- **INSTRUCTION A**: In the chocolate cake thread, what does the first poster believe professional bakers use to get a fine, smooth crumb?

- **PASSAGE PROVIDED**:

┏━━

# My Quest: Moist, fine crumb choc cake



## vonne (Jul 18, 2008)

My baking quest is to bake a moist, light chocolate cake with a fine smooth soft crumb. Does anyone have a recipe or tips for me. 
Achieving a really fine smooth crumb eludes me. I believe professional bakers achieve this with hi-ratio/emulsified shortening, but this is only available in bulk and not practical for me as a home baker.
Thanks!


----------



## madbakerwoman (Jul 14, 2008)

i cook at home too, and after trying different chocolate cake recipes for years, i could never find one i was satisfied with. 
now it may seem a little weird, but the chocolate cake recipe on the back of the hershey's cocoa powder can is amazing....definitly the best chocolate cake i've ever made. it comes out great every time and i believe the recipe uses veg. oil instead of butter or shortening. every time we use this recipe we get loads of compliments and several people have come up to my sister and i, and told us it's by far the best chocolate cake they have ever had. it's very moist, too.

┗━━

- **THE DATA**:
┏━━

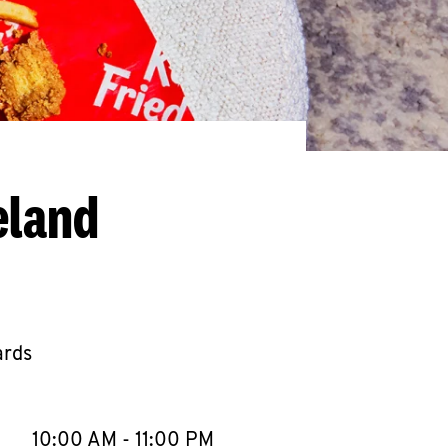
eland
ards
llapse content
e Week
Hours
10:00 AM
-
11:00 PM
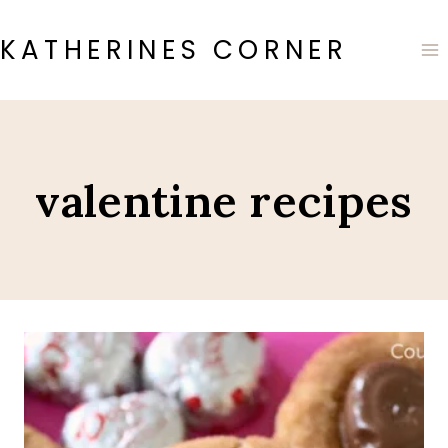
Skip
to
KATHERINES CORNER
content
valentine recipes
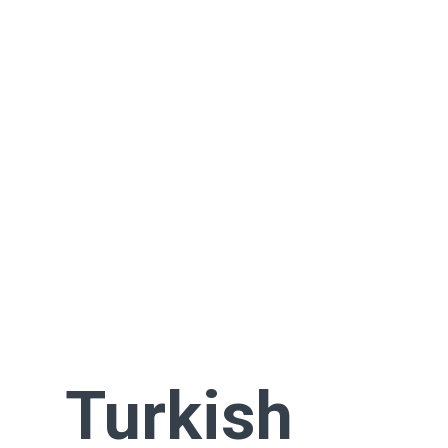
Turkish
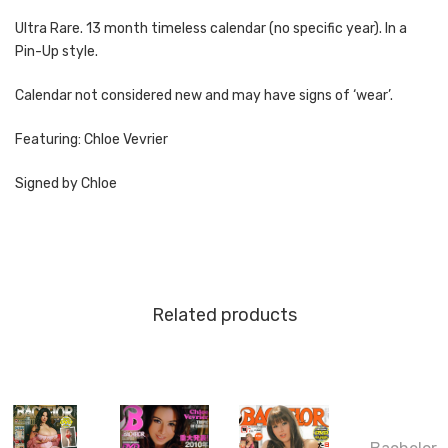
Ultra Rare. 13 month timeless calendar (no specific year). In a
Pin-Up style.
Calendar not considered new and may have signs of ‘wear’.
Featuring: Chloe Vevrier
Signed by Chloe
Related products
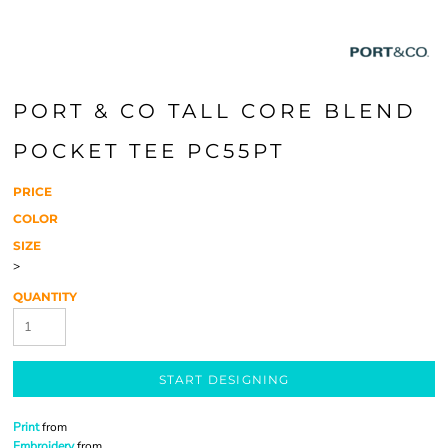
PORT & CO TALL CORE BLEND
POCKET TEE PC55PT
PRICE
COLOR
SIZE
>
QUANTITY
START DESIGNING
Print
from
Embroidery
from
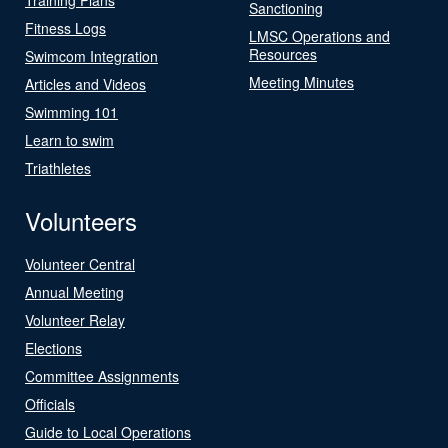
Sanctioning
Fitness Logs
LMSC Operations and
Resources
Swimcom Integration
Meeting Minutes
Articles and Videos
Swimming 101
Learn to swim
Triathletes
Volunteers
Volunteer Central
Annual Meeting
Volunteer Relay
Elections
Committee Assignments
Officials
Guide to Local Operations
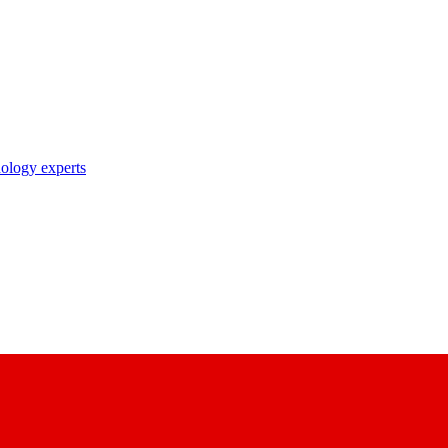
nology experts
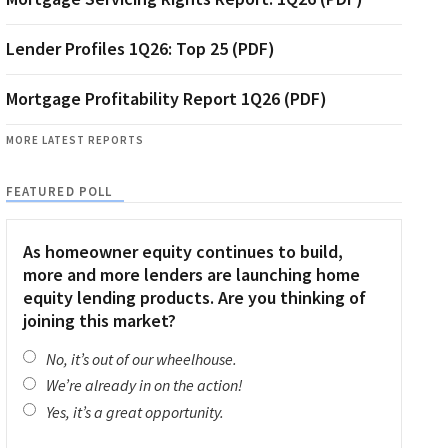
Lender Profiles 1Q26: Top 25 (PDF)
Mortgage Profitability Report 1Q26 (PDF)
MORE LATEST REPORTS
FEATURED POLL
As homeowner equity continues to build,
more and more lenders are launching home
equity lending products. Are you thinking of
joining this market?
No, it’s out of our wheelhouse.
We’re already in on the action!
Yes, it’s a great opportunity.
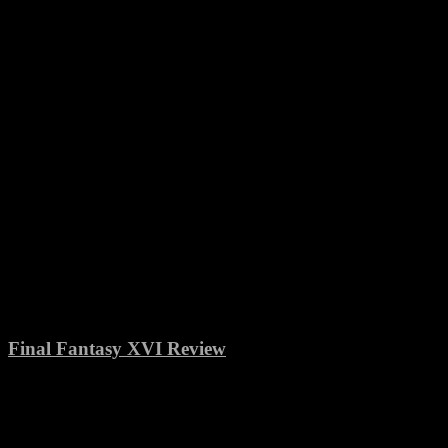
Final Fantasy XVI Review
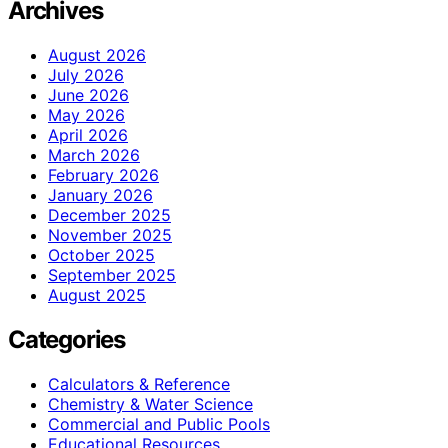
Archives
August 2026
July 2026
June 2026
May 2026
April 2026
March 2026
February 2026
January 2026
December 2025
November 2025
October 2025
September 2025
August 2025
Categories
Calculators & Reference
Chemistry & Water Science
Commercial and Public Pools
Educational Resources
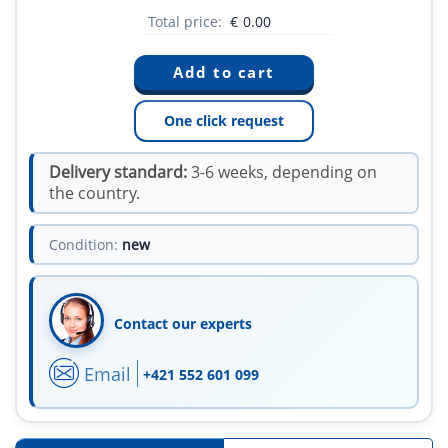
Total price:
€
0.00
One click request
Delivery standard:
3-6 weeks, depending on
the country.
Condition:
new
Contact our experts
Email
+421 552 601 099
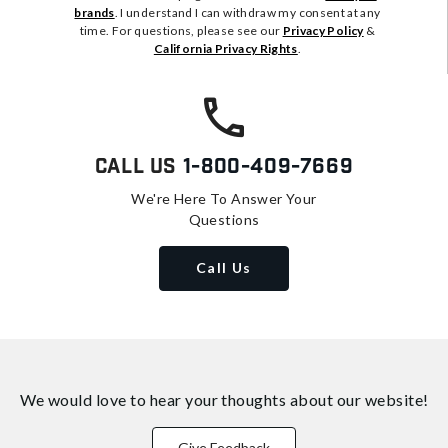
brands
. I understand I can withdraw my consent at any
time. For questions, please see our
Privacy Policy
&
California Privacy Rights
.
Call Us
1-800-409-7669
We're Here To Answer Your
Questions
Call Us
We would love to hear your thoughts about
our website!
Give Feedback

┗━━
┏━━

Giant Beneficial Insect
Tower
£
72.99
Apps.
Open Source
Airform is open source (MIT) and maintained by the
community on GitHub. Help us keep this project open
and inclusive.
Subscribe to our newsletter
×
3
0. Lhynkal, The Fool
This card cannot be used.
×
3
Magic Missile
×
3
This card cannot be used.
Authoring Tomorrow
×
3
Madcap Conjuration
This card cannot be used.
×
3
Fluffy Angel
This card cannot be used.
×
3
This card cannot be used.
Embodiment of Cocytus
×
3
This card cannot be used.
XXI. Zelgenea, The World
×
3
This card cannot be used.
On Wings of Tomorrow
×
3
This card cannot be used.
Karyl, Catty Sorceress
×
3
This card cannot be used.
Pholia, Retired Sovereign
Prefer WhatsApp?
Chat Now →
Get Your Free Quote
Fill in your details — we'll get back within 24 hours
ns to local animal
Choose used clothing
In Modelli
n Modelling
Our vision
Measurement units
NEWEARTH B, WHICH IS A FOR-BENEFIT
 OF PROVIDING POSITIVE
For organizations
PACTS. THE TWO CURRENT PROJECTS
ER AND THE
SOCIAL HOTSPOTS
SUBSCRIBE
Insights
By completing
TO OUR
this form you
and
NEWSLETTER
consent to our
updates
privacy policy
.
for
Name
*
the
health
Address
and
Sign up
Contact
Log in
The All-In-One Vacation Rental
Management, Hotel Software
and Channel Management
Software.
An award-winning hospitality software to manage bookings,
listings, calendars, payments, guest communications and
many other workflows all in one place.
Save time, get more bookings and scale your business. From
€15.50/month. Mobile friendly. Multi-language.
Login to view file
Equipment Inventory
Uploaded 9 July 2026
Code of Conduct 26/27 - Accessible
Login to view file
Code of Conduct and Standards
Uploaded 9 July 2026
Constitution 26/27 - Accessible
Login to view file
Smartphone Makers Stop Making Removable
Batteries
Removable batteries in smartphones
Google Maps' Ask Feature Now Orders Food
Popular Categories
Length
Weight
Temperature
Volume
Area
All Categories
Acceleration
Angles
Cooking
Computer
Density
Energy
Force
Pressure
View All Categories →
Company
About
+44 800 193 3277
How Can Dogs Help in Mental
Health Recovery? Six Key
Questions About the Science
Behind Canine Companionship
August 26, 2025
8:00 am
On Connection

┗━━
┏━━

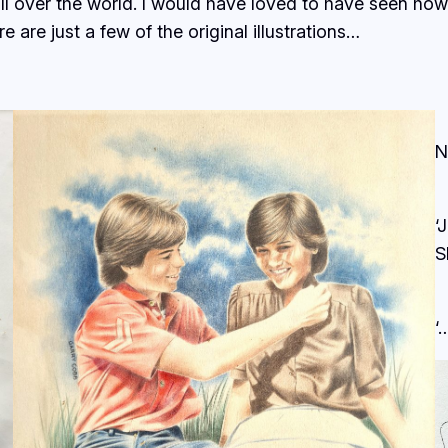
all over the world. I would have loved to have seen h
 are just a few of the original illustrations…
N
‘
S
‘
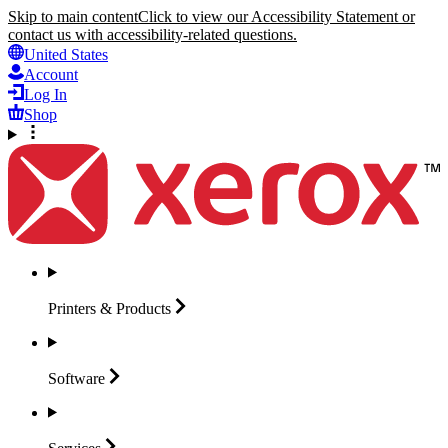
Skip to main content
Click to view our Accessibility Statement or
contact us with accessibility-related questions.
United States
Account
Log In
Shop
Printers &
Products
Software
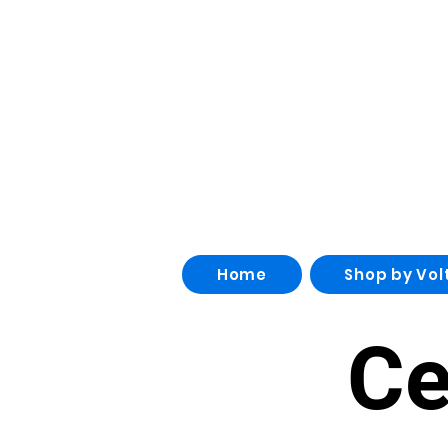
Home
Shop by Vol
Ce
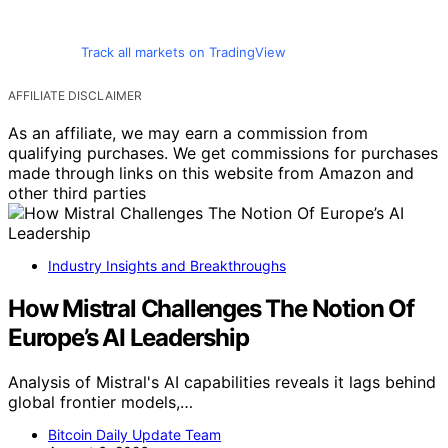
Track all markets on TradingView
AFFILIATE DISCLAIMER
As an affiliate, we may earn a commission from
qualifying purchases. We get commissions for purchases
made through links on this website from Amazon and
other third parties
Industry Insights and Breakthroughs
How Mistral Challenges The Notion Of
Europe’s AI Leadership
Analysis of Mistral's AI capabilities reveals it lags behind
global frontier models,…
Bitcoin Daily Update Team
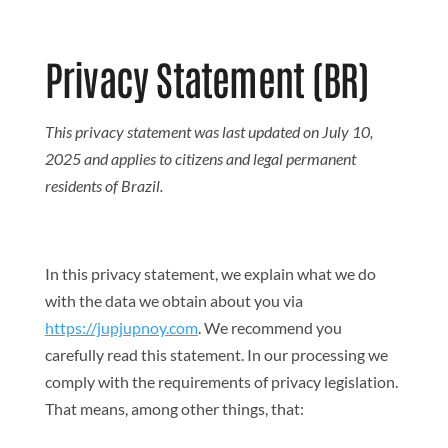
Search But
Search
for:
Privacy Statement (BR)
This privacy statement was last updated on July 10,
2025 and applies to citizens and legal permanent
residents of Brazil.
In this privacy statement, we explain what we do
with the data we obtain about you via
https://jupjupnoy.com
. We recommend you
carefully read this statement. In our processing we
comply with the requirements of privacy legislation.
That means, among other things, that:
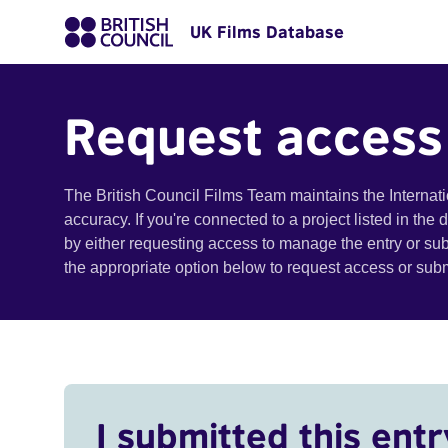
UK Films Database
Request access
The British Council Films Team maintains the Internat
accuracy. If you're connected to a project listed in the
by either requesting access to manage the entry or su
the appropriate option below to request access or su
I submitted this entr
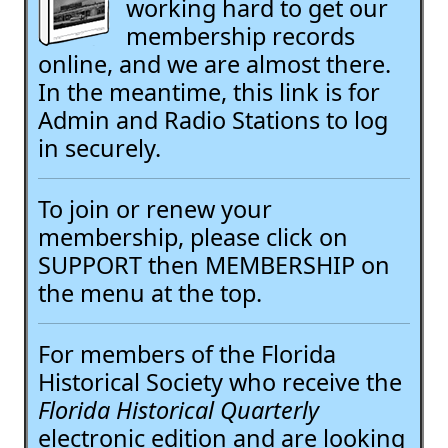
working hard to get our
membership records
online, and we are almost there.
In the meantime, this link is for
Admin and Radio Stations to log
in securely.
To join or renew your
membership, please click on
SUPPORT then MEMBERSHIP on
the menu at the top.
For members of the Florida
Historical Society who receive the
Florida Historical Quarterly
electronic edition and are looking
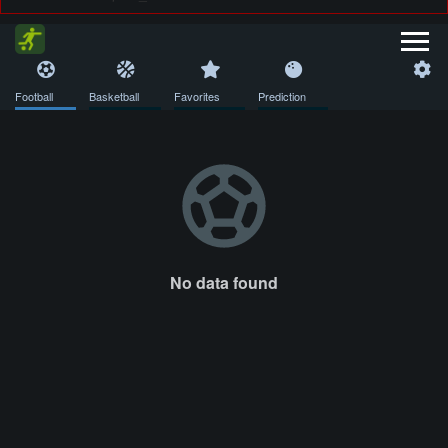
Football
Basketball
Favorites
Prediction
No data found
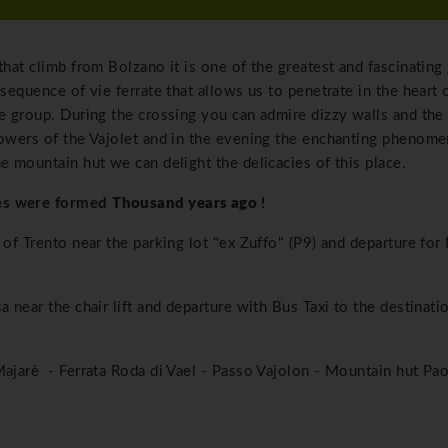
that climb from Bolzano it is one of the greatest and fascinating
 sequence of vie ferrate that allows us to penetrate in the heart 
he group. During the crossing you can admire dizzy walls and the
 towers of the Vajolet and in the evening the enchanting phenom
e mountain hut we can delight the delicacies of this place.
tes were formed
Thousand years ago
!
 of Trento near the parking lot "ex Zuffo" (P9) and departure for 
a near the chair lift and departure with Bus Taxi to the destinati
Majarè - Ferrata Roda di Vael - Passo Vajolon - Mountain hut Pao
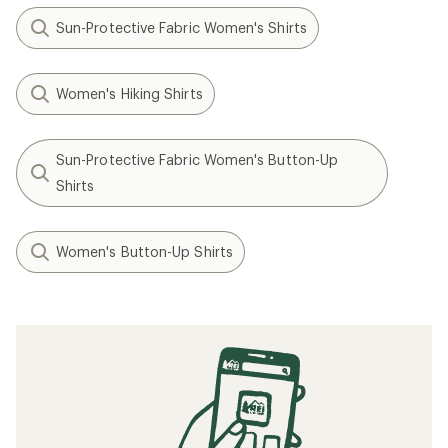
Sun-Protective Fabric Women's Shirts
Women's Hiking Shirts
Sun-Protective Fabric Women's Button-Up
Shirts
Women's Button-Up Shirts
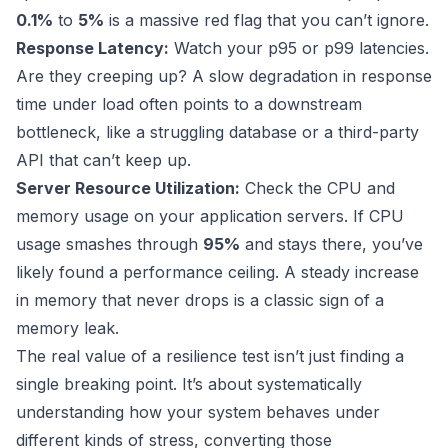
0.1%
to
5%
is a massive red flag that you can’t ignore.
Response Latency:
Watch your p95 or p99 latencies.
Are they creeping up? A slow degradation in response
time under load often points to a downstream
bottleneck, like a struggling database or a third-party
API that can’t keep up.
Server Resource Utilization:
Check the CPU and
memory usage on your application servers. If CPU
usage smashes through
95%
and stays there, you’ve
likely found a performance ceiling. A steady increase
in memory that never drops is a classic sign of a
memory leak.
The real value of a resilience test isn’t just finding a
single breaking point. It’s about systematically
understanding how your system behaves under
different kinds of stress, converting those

┗━━

- **INSTRUCTION B**: Output the stretch of the records from the line containing "Track all markets on TradingView" through the line containing "Bitcoin Daily Update Team" as a numbered list, leaving out blank lines.

- **ANSWER BOX A**: Hi-ratio/emulsified shortening.

- **ANSWER BOX B**:
1. Track all markets on TradingView
2. AFFILIATE DISCLAIMER
3. As an affiliate, we may earn a commission from
4. qualifying purchases. We get commissions for purchases
5. made through links on this website from Amazon and
6. other third parties
7. Industry Insights and Breakthroughs
8. How Mistral Challenges The Notion Of
9. Europe’s AI Leadership
10. Analysis of Mistral's AI capabilities reveals it lags behind
11. global frontier models,…
12. Bitcoin Daily Update Team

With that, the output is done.